Lampung Selatan Jadi Opsi Utama Usai Tingginya Harga Gabah

Padi
Foto: Unsplash.com/ Yuki Ho

HEADLINES.ID – Sebelum musim panen, pemasok di luar Lampung Selatan (Lamsel) bisa membeli gabah kering panen (GKP) di sana, tapi sekarang harga jualnya terlalu tinggi, mereka tidak bisa lagi.

Harga pabrik Rp 6.100 per kg, dan rata-rata harga GKP petani di wilayah tersebut saat ini Rp 5.800 per kg. Biayanya sama dengan pabrik di luar daerah.

Akibat tingginya harga itu, pemasok gabah di Lamsel, Rayon Timur, mengaku pembeli dari luar daerah memilih berhenti membeli karena harga beli sudah tidak termasuk. Harga jual beras di pasaran Rp 10.700 per kg.

Harganya sama dengan produsen di luar daerah, namun pemasok di Lampung lebih memilih memasok ke pabrik terdekat karena biaya pengiriman lebih murah. Misalnya, biaya pengiriman mobil ke Serang saat ini Rp 3 juta. Padahal, ongkos pindah mobil ke Metro Lampung hanya Rp 1,3 juta. Karena itu, pedagang lokal membeli gabah dari Lamsel.

Saat didekati, katanya, “Bukan hanya satu atau dua pembeli dari luar daerah yang tidak mampu menyerapnya, hampir semuanya mengalami hal yang sama.”

Gabah Lampung Selatan

Karena Lamsel adalah wilayah terakhir yang memanen musim tanam ini, pemasok lokal dan internasional saat ini memfokuskan usaha mereka di sana untuk membeli gabah dari petani. Selain itu, gagal panen terjadi di sejumlah tempat baik di dalam maupun di luar Lampung.

Pasar lebih memilih Lamsel karena dinilai memiliki hasil gabah yang sangat baik.
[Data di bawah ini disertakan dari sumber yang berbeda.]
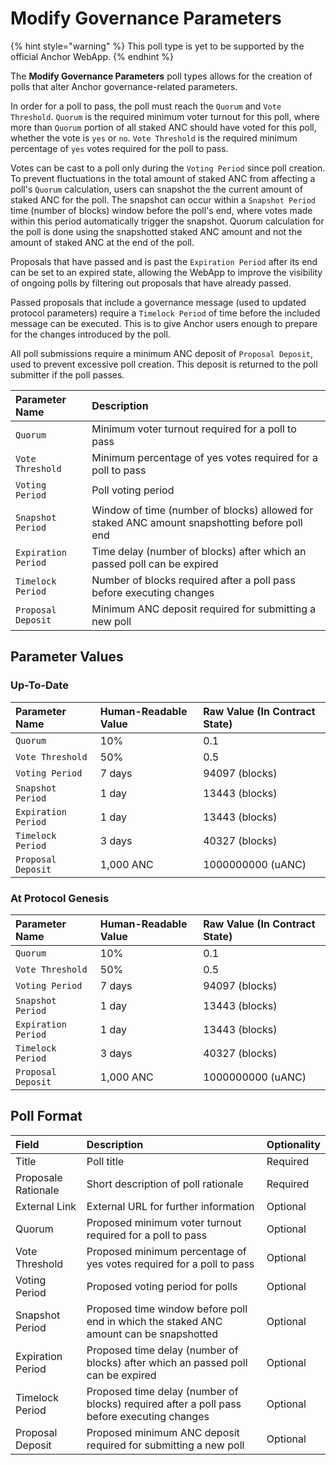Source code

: # Modify Governance Parameters

{% hint style="warning" %}
This poll type is yet to be supported by the official Anchor WebApp.
{% endhint %}

The **Modify Governance Parameters** poll types allows for the creation of polls that alter Anchor governance-related parameters.

In order for a poll to pass, the poll must reach the `Quorum` and `Vote Threshold`. `Quorum` is the required minimum voter turnout for this poll, where more than `Quorum` portion of all staked ANC should have voted for this poll, whether the vote is `yes` or `no`. `Vote Threshold` is the required minimum percentage of `yes` votes required for the poll to pass.

Votes can be cast to a poll only during the `Voting Period` since poll creation. To prevent fluctuations in the total amount of staked ANC from affecting a poll's `Quorum` calculation, users can snapshot the the current amount of staked ANC for the poll. The snapshot can occur within a `Snapshot Period` time \(number of blocks\) window before the poll's end, where votes made within this period automatically trigger the snapshot. Quorum calculation for the poll is done using the snapshotted staked ANC amount and not the amount of staked ANC at the end of the poll.

Proposals that have passed and is past the `Expiration Period` after its end can be set to an expired state, allowing the WebApp to improve the visibility of ongoing polls by filtering out proposals that have already passed.

Passed proposals that include a governance message \(used to updated protocol parameters\) require a `Timelock Period` of time before the included message can be executed. This is to give Anchor users enough to prepare for the changes introduced by the poll.

All poll submissions require a minimum ANC deposit of `Proposal Deposit`, used to prevent excessive poll creation. This deposit is returned to the poll submitter if the poll passes.

| Parameter Name | Description |
| :--- | :--- |
| `Quorum` | Minimum voter turnout required for a poll to pass |
| `Vote Threshold` | Minimum percentage of yes votes required for a poll to pass |
| `Voting Period` | Poll voting period |
| `Snapshot Period` | Window of time \(number of blocks\) allowed for staked ANC amount snapshotting before poll end |
| `Expiration Period` | Time delay \(number of blocks\) after which an passed poll can be expired |
| `Timelock Period` | Number of blocks required after a poll pass before executing changes |
| `Proposal Deposit` | Minimum ANC deposit required for submitting a new poll |

## Parameter Values

### Up-To-Date

| Parameter Name | Human-Readable Value | Raw Value \(In Contract State\) |
| :--- | :--- | :--- |
| `Quorum` | 10% | 0.1 |
| `Vote Threshold` | 50% | 0.5 |
| `Voting Period` | 7 days | 94097 \(blocks\) |
| `Snapshot Period` | 1 day | 13443 \(blocks\) |
| `Expiration Period` | 1 day | 13443 \(blocks\) |
| `Timelock Period` | 3 days | 40327 \(blocks\) |
| `Proposal Deposit` | 1,000 ANC | 1000000000 \(uANC\) |

### At Protocol Genesis

| Parameter Name | Human-Readable Value | Raw Value \(In Contract State\) |
| :--- | :--- | :--- |
| `Quorum` | 10% | 0.1 |
| `Vote Threshold` | 50% | 0.5 |
| `Voting Period` | 7 days | 94097 \(blocks\) |
| `Snapshot Period` | 1 day | 13443 \(blocks\) |
| `Expiration Period` | 1 day | 13443 \(blocks\) |
| `Timelock Period` | 3 days | 40327 \(blocks\) |
| `Proposal Deposit` | 1,000 ANC | 1000000000 \(uANC\) |

## Poll Format

| Field | Description | Optionality |
| :--- | :--- | :--- |
| Title | Poll title | Required |
| Proposale Rationale | Short description of poll rationale | Required |
| External Link | External URL for further information | Optional |
| Quorum | Proposed minimum voter turnout required for a poll to pass | Optional |
| Vote Threshold | Proposed minimum percentage of yes votes required for a poll to pass | Optional |
| Voting Period | Proposed voting period for polls | Optional |
| Snapshot Period | Proposed time window before poll end in which  the staked ANC amount can be snapshotted | Optional |
| Expiration Period | Proposed time delay \(number of blocks\) after which an passed poll can be expired | Optional |
| Timelock Period | Proposed time delay \(number of blocks\) required after a poll pass before executing changes | Optional |
| Proposal Deposit | Proposed minimum ANC deposit required for submitting a new poll | Optional |

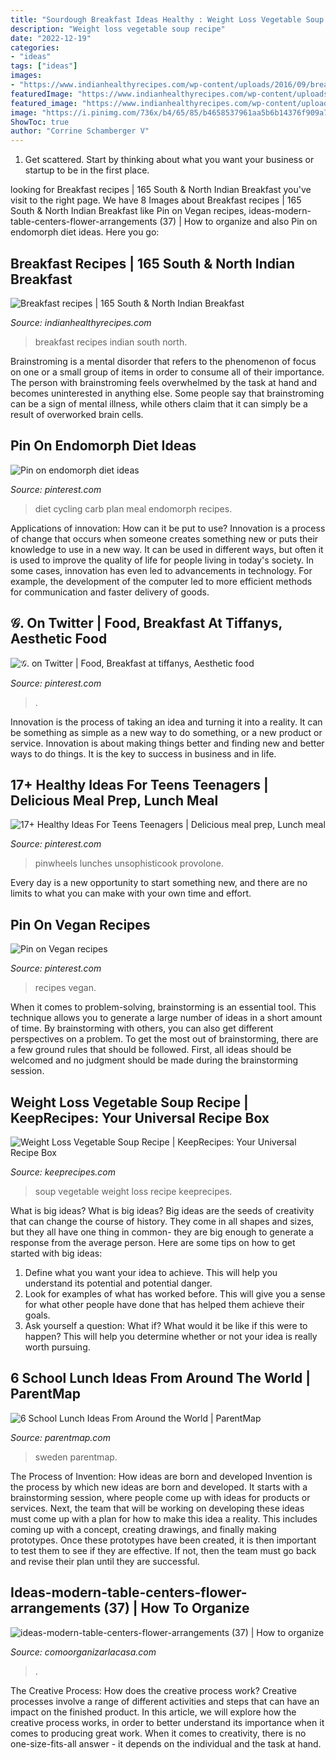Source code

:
 ```yaml
---
title: "Sourdough Breakfast Ideas Healthy : Weight Loss Vegetable Soup Recipe"
description: "Weight loss vegetable soup recipe"
date: "2022-12-19"
categories:
- "ideas"
tags: ["ideas"]
images:
- "https://www.indianhealthyrecipes.com/wp-content/uploads/2016/09/breakfast-recipes-fb.jpg"
featuredImage: "https://www.indianhealthyrecipes.com/wp-content/uploads/2016/09/breakfast-recipes-fb.jpg"
featured_image: "https://www.indianhealthyrecipes.com/wp-content/uploads/2016/09/breakfast-recipes-fb.jpg"
image: "https://i.pinimg.com/736x/b4/65/85/b4658537961aa5b6b14376f909a7533f.jpg"
ShowToc: true
author: "Corrine Schamberger V"
---
```



1. Get scattered. Start by thinking about what you want your business or startup to be in the first place.

	

		
looking for Breakfast recipes | 165 South &amp; North Indian Breakfast you've visit to the right page. We have 8 Images about Breakfast recipes | 165 South &amp; North Indian Breakfast like Pin on Vegan recipes, ideas-modern-table-centers-flower-arrangements (37) | How to organize and also Pin on endomorph diet ideas. Here you go:
		
    
## Breakfast Recipes | 165 South &amp; North Indian Breakfast

<img loading=lazy src="https://www.indianhealthyrecipes.com/wp-content/uploads/2016/09/breakfast-recipes-fb.jpg" onerror="this.onerror=null;this.src='https://tse2.mm.bing.net/th?id=OIP.oqxCRj6euxukcamqCyrjJwHaD4&amp;pid=15.1';" alt="Breakfast recipes | 165 South &amp; North Indian Breakfast">

_Source: indianhealthyrecipes.com_

>breakfast recipes indian south north. 

	

Brainstroming is a mental disorder that refers to the phenomenon of focus on one or a small group of items in order to consume all of their importance. The person with brainstroming feels overwhelmed by the task at hand and becomes uninterested in anything else. Some people say that brainstroming can be a sign of mental illness, while others claim that it can simply be a result of overworked brain cells.

    
## Pin On Endomorph Diet Ideas

<img loading=lazy src="https://i.pinimg.com/736x/2e/45/4b/2e454b19005ab0c70f7ca7bc130ec841.jpg" onerror="this.onerror=null;this.src='https://tse2.mm.bing.net/th?id=OIP.Drtt1IAhssdW2ypFJW4XpAHaLH&amp;pid=15.1';" alt="Pin on endomorph diet ideas">

_Source: pinterest.com_

>diet cycling carb plan meal endomorph recipes. 

	

Applications of innovation: How can it be put to use?
Innovation is a process of change that occurs when someone creates something new or puts their knowledge to use in a new way. It can be used in different ways, but often it is used to improve the quality of life for people living in today's society. In some cases, innovation has even led to advancements in technology. For example, the development of the computer led to more efficient methods for communication and faster delivery of goods.

    
## 𝒢. On Twitter | Food, Breakfast At Tiffanys, Aesthetic Food

<img loading=lazy src="https://i.pinimg.com/736x/b4/65/85/b4658537961aa5b6b14376f909a7533f.jpg" onerror="this.onerror=null;this.src='https://tse2.mm.bing.net/th?id=OIP.VfsM4dK1Z5zJWdhMyC2cYAHaJL&amp;pid=15.1';" alt="𝒢. on Twitter | Food, Breakfast at tiffanys, Aesthetic food">

_Source: pinterest.com_

>. 

	

Innovation is the process of taking an idea and turning it into a reality. It can be something as simple as a new way to do something, or a new product or service. Innovation is about making things better and finding new and better ways to do things. It is the key to success in business and in life.

    
## 17+ Healthy Ideas For Teens Teenagers | Delicious Meal Prep, Lunch Meal

<img loading=lazy src="https://i.pinimg.com/736x/43/1c/4f/431c4fe230758b9e205f5e239104b783.jpg" onerror="this.onerror=null;this.src='https://tse1.mm.bing.net/th?id=OIP.L7yxaHlWdq4X94nv4tBYjAHaLP&amp;pid=15.1';" alt="17+ Healthy Ideas For Teens Teenagers | Delicious meal prep, Lunch meal">

_Source: pinterest.com_

>pinwheels lunches unsophisticook provolone. 

	

Every day is a new opportunity to start something new, and there are no limits to what you can make with your own time and effort.

    
## Pin On Vegan Recipes

<img loading=lazy src="https://i.pinimg.com/736x/59/f0/a6/59f0a675075d7933a57bd58b11dbe31e.jpg" onerror="this.onerror=null;this.src='https://tse3.mm.bing.net/th?id=OIP.xt6JeerVmmVljULOyoo7GQHaLH&amp;pid=15.1';" alt="Pin on Vegan recipes">

_Source: pinterest.com_

>recipes vegan. 

	

When it comes to problem-solving, brainstorming is an essential tool. This technique allows you to generate a large number of ideas in a short amount of time. By brainstorming with others, you can also get different perspectives on a problem. To get the most out of brainstorming, there are a few ground rules that should be followed. First, all ideas should be welcomed and no judgment should be made during the brainstorming session.

    
## Weight Loss Vegetable Soup Recipe | KeepRecipes: Your Universal Recipe Box

<img loading=lazy src="https://keeprecipes.com/sites/keeprecipes/files/189844_1483541893_0.jpg" onerror="this.onerror=null;this.src='https://tse4.mm.bing.net/th?id=OIP.8zRS3C1aylDZbw2GWfgyEQHaLH&amp;pid=15.1';" alt="Weight Loss Vegetable Soup Recipe | KeepRecipes: Your Universal Recipe Box">

_Source: keeprecipes.com_

>soup vegetable weight loss recipe keeprecipes. 

	

What is big ideas?
What is big ideas? Big ideas are the seeds of creativity that can change the course of history. They come in all shapes and sizes, but they all have one thing in common- they are big enough to generate a response from the average person. Here are some tips on how to get started with big ideas: 
1. Define what you want your idea to achieve. This will help you understand its potential and potential danger. 
2. Look for examples of what has worked before. This will give you a sense for what other people have done that has helped them achieve their goals. 
3. Ask yourself a question: What if? What would it be like if this were to happen? This will help you determine whether or not your idea is really worth pursuing. 

    
## 6 School Lunch Ideas From Around The World | ParentMap

<img loading=lazy src="https://www.parentmap.com/sites/default/files/styles/1180x660_scaled_cropped/public/2017-08/bonappetite_pager_3_0.jpg?itok=Gf0XHOvr" onerror="this.onerror=null;this.src='https://tse3.mm.bing.net/th?id=OIP.keKFAIzwaV7RkitE9NyoXwHaEJ&amp;pid=15.1';" alt="6 School Lunch Ideas From Around the World | ParentMap">

_Source: parentmap.com_

>sweden parentmap. 

	

The Process of Invention: How ideas are born and developed
Invention is the process by which new ideas are born and developed. It starts with a brainstorming session, where people come up with ideas for products or services. Next, the team that will be working on developing these ideas must come up with a plan for how to make this idea a reality. This includes coming up with a concept, creating drawings, and finally making prototypes. Once these prototypes have been created, it is then important to test them to see if they are effective. If not, then the team must go back and revise their plan until they are successful.

    
## Ideas-modern-table-centers-flower-arrangements (37) | How To Organize

<img loading=lazy src="https://comoorganizarlacasa.com/en/wp-content/uploads/2017/07/ideas-modern-table-centers-flower-arrangements-37.jpg" onerror="this.onerror=null;this.src='https://tse2.mm.bing.net/th?id=OIP.FXTPPZ6cyZafCaZjYop55gHaJ4&amp;pid=15.1';" alt="ideas-modern-table-centers-flower-arrangements (37) | How to organize">

_Source: comoorganizarlacasa.com_

>. 

	

The Creative Process: How does the creative process work?
Creative processes involve a range of different activities and steps that can have an impact on the finished product. In this article, we will explore how the creative process works, in order to better understand its importance when it comes to producing great work.
When it comes to creativity, there is no one-size-fits-all answer - it depends on the individual and the task at hand.


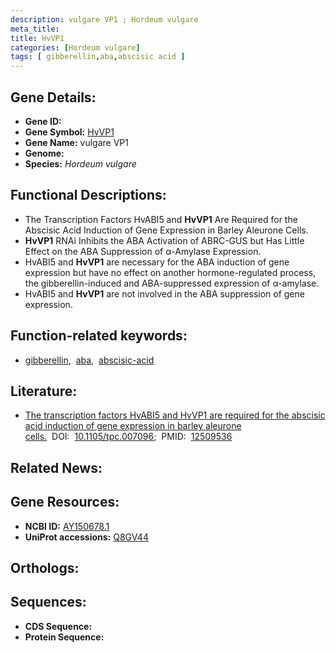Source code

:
 ```yaml
---
description: vulgare VP1 ; Hordeum vulgare
meta_title:
title: HvVP1
categories: [Hordeum vulgare]
tags: [ gibberellin,aba,abscisic acid ]
---
```


## Gene Details:
- **Gene ID:** []()
- **Gene Symbol:** <u>HvVP1</u>
- **Gene Name:** vulgare VP1
- **Genome:** 
- **Species:** *Hordeum vulgare*

## Functional Descriptions:
   - The Transcription Factors HvABI5 and **HvVP1** Are Required for the Abscisic Acid Induction of Gene Expression in Barley Aleurone Cells.
   - **HvVP1** RNAi Inhibits the ABA Activation of ABRC-GUS but Has Little Effect on the ABA Suppression of α-Amylase Expression.
   - HvABI5 and **HvVP1** are necessary for the ABA induction of gene expression but have no effect on another hormone-regulated process, the gibberellin-induced and ABA-suppressed expression of α-amylase.
   - HvABI5 and **HvVP1** are not involved in the ABA suppression of gene expression.

## Function-related keywords:
   - [gibberellin](/tags/gibberellin/),&nbsp;&nbsp;[aba](/tags/aba/),&nbsp;&nbsp;[abscisic-acid](/tags/abscisic-acid/)

## Literature:
   - [The transcription factors HvABI5 and HvVP1 are required for the abscisic acid induction of gene expression in barley aleurone cells.](https://www.doi.org/10.1105/tpc.007096)&nbsp;&nbsp;DOI:&nbsp;&nbsp;[10.1105/tpc.007096](https://www.doi.org/10.1105/tpc.007096);&nbsp;&nbsp;PMID:&nbsp;&nbsp;[12509536](https://pubmed.ncbi.nlm.nih.gov/12509536/)

## Related News:

## Gene Resources:
- **NCBI ID:**  [AY150678.1](https://www.ncbi.nlm.nih.gov/search/all/?term=AY150678.1)
- **UniProt accessions:**  [Q8GV44](https://www.uniprot.org/uniprotkb/Q8GV44/entry)

## Orthologs:

## Sequences:
- **CDS Sequence:**
- **Protein Sequence:**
Daerah ini secara tradisional menjadi sumber beras bagi beberapa daerah, antara lain Indramayu, Cirebon, Subang, Cianjur, Serang, Balaraja, dan Medan.

Wilayah ini telah lama menjadi medan pertempuran. Harga sudah tinggi sejak lama, padahal belum ada perusahaan yang masuk ke pasar ini,” klaimnya. Rayon terpaksa membeli gabah dari daerah lain, terutama Jawa Barat, akibat tingginya harga tersebut.

Untuk mengetahui kondisi sebenarnya di lapangan, ia berharap ada pemeriksaan silang dari banyak pihak, terutama pemerintah daerah, dan agar petani tidak menjadi korban jika harga anjlok saat panen raya. Dia menduga ada upaya provokasi untuk mencegah masuknya pembeli dari luar Lampung guna mengurangi persaingan.

“Harga sudah tinggi sejak lama, padahal belum ada perusahaan yang masuk ke sini,” ujarnya.

Ia menyukai harga yang tinggi karena selama ini para tengkulak sering menekan biaya karena kurangnya pilihan akses pasar yang tersedia. Petani akibatnya tidak menghasilkan banyak uang.